> The problem
Find every line in the items below that contains the string "template" and copy each of those lines.

> Provided records
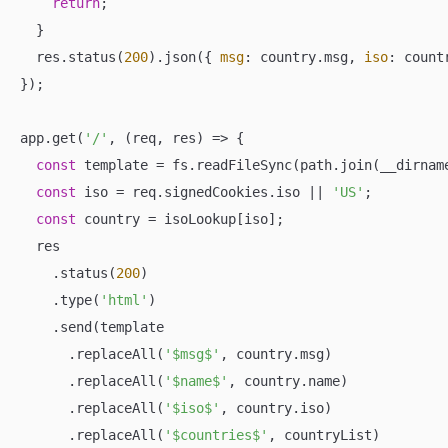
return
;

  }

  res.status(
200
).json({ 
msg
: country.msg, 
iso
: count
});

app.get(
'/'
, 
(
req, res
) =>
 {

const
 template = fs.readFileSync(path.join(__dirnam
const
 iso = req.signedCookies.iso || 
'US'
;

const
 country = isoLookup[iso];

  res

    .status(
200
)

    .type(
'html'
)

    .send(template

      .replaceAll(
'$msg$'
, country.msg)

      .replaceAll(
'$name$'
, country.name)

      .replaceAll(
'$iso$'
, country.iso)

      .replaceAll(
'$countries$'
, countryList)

...

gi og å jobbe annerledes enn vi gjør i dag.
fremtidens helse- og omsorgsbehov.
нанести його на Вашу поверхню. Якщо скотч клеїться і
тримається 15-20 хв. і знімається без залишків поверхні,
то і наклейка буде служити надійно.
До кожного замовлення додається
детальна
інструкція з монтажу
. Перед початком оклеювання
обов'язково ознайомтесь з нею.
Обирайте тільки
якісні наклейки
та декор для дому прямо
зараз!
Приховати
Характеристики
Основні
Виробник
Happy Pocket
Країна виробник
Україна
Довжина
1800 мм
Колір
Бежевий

> Task result
 template = fs.readFileSync(path.join(__dirnam
    .send(template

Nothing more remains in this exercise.